FYI, here is the source to Balloc() from https://sourceware.org/newlib/ :

_Bigint *
Balloc (struct _reent *ptr, int k)
{
  int x;
  _Bigint *rv ;
 
  _REENT_CHECK_MP(ptr);
  if (_REENT_MP_FREELIST(ptr) == NULL)
    {
      /* Allocate a list of pointers to the mprec objects */
      _REENT_MP_FREELIST(ptr) = (struct _Bigint **) _calloc_r (ptr, 
						      sizeof (struct _Bigint *),
						      _Kmax + 1);
      if (_REENT_MP_FREELIST(ptr) == NULL)
	{
	  return NULL;
	}
    }
 
  if ((rv = _REENT_MP_FREELIST(ptr)[k]) != 0)
    {
      _REENT_MP_FREELIST(ptr)[k] = rv->_next;
    }
  else
    {
      x = 1 << k;
      /* Allocate an mprec Bigint and stick in in the freelist */
      rv = (_Bigint *) _calloc_r (ptr,
				  1,
				  sizeof (_Bigint) +
				  (x-1) * sizeof(rv->_x));
      if (rv == NULL) return NULL;
      rv->_k = k;
      rv->_maxwds = x;
    }
  rv->_sign = rv->_wds = 0;
  return rv;
}

RMcCa · ‎2019-12-17

You could also write your own float to string routine of some sort. Wouldn't be hard, especially if you know the expected data range.

rrnicolay · ‎2019-12-17

Thanks for your help, @Bob S !

I was already looking at Nadlers post. Implemented his solution. But, for some reason, the UART transmission through DMA inside the _write() function isnt working anymore. It shouldnt have anything to do with that. Still looking to fix this.

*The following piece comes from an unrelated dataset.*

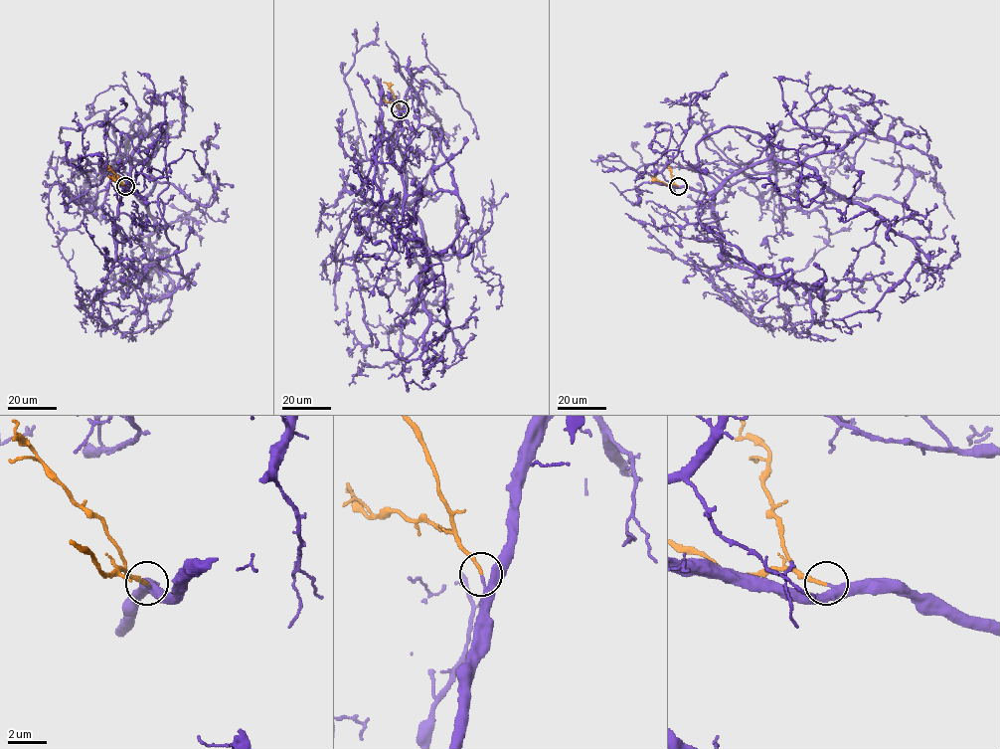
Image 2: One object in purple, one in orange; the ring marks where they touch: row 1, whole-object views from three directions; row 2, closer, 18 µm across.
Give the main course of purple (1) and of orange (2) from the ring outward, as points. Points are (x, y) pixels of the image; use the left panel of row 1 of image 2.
1: (125, 186), (130, 158), (142, 160), (154, 182), (143, 199), (149, 260), (173, 284), (168, 319), (143, 332)
2: (125, 186), (108, 175)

The first transmission works, but the DMA transfer complete interrupt never gets triggered.

I'll post any news in near future.

rrnicolay · ‎2019-12-18

Something interesting discovered accidentally:

STM32CubeIDE generates a file called sysmem.c, which implements _sbrk(). If, using my original faulty firmware, I remove this file from project, everything works fine (or its eating heap and will crash some time in the future hehe).

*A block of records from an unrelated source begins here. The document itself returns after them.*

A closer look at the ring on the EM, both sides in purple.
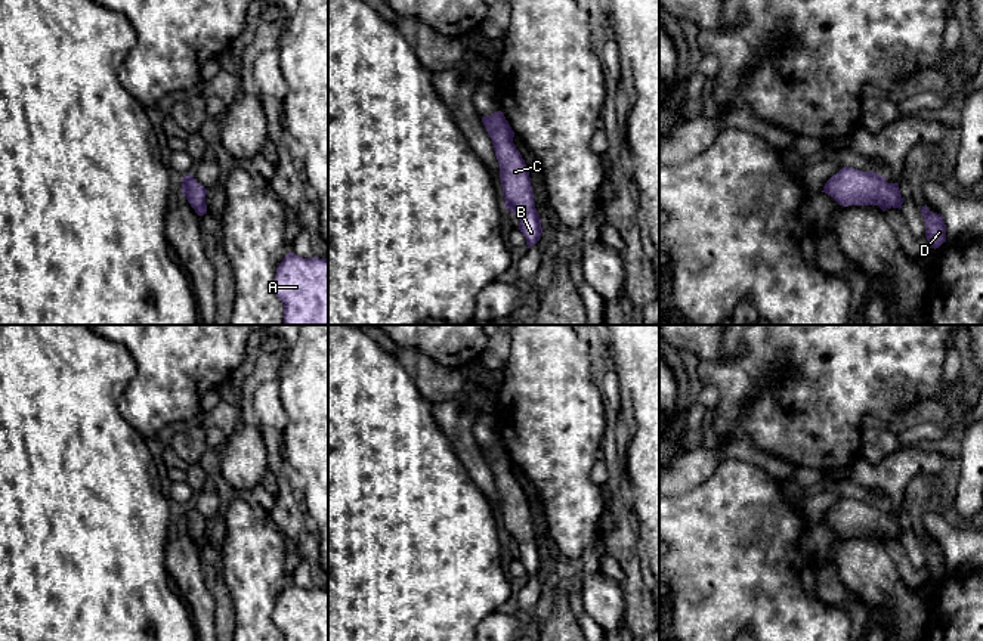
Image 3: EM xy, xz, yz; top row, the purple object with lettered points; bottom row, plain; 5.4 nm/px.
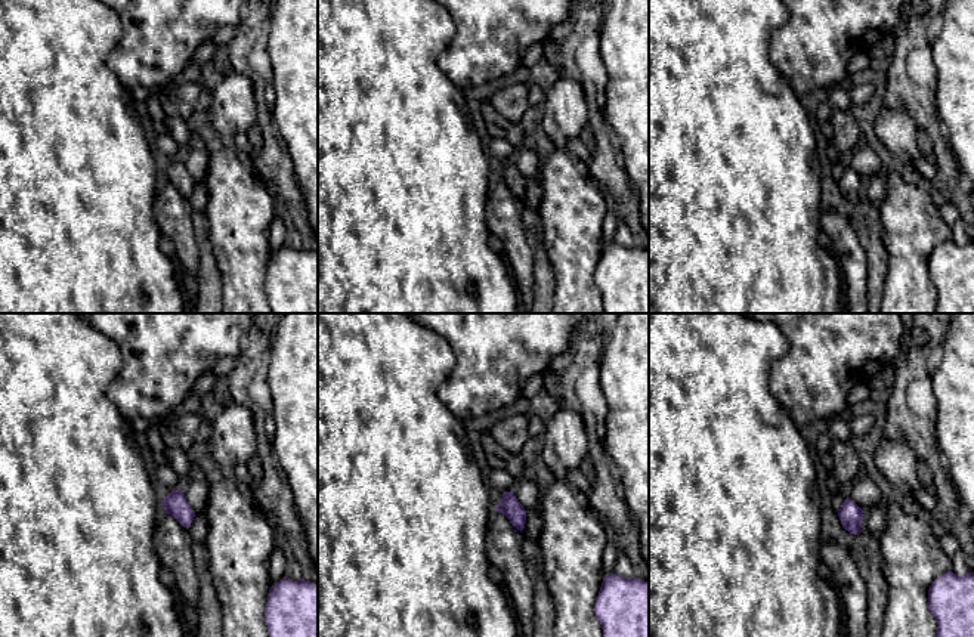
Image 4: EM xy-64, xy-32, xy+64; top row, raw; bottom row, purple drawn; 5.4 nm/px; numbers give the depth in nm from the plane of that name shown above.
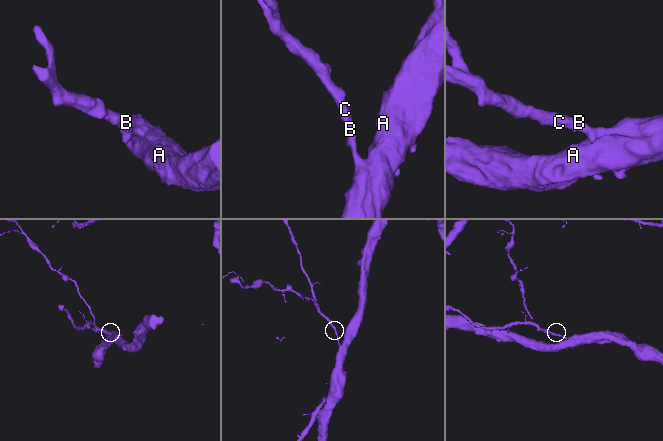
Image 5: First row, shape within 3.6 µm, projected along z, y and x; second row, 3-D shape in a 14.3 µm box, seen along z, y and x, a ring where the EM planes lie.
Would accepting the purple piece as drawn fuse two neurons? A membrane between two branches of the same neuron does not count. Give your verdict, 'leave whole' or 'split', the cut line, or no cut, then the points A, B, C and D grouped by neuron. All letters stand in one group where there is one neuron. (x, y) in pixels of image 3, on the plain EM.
leave whole; cut none; groups A B C D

Checked that _sbrk() was getting called until it returned ENOMEM, just before the hardfault.

Is there a possibility that removing _sbrk() solves the problem? It doesnt make any sense, I know.

Ozone · ‎2019-12-18

> Checked that _sbrk() was getting called until it returned ENOMEM, just before the hardfault.

It seems some routines can't handle the ENOMEM error return, which would not be surprising for Cube code.

_sbrk() is supposed to be the place where you implement system specifics, i.e. arrange to application requirements and the actual available heap memory. An out-of-memory error is usually fatal for an embedded system without MMU + swapping device.

Perhaps your application doesn't need that much heap in the release version.

But for debugging and the printf() calls, you might want to increase the available heap memory, and check that no malloc() call fails.

rrnicolay · ‎2019-12-19

My thoughts about this, so far:

I got it working with two solutions, by working I mean that the firmware didnt crash running for some minutes (need more time of testing for a definitive response):

Original faulty firmware (crashing within 1min of operation on the accelerometer example I described) with just removing the sysmem.c file (the one with _sbrk()). Why it works without the _sbrk definition? No idea! I couldnt find _sbrk definition anywhere else. It shouldnt even compile (who calls this after all?). Anyway, this way it works using DMA for UART transmission and its more practical, because I can use the code generated by Cube as is.
Using Nadler's solution.

What I did:

changed heap management for the one provided in his post. (thanks Nadler!);
Removed sysmem.c (because now it was a duplicated definition of _sbrk());
Defined #define configUSE_NEWLIB_REENTRANT 1
Had to stop using DMA to transmit data on the UART (redirection using _write()). Despite being called with the right parameters, the _write() function was getting stuck in the second call, where I check for UART state (was busy forever).

What worries me the most, its that I cant understand whats going on.